__YOUR ASSIGNMENT__. For each line of the data below that holds "begin", copy the line.

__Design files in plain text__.
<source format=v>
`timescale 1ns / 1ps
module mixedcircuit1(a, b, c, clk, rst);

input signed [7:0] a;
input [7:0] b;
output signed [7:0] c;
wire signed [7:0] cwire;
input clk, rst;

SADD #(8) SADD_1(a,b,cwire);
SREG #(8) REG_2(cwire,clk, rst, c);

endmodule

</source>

==

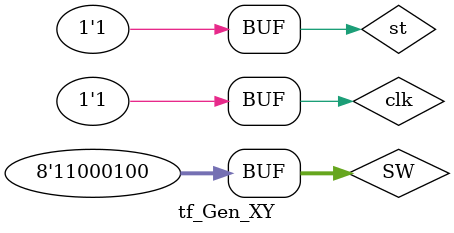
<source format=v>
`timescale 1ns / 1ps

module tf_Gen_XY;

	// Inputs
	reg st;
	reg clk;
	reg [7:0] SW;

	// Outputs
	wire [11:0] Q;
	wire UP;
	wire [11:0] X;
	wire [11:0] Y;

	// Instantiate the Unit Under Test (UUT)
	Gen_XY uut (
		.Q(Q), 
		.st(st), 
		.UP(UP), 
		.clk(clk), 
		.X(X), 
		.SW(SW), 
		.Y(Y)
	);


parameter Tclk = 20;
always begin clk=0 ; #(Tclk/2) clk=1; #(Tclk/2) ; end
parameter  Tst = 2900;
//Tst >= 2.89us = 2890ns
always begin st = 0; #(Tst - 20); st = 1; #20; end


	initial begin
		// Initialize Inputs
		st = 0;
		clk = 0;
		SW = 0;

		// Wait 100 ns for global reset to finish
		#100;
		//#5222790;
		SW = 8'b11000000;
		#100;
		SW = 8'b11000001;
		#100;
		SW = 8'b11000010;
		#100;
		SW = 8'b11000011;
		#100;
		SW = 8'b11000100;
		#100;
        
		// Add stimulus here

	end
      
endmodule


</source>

__TASK OUTPUT__.
always begin clk=0 ; #(Tclk/2) clk=1; #(Tclk/2) ; end
always begin st = 0; #(Tst - 20); st = 1; #20; end
	initial begin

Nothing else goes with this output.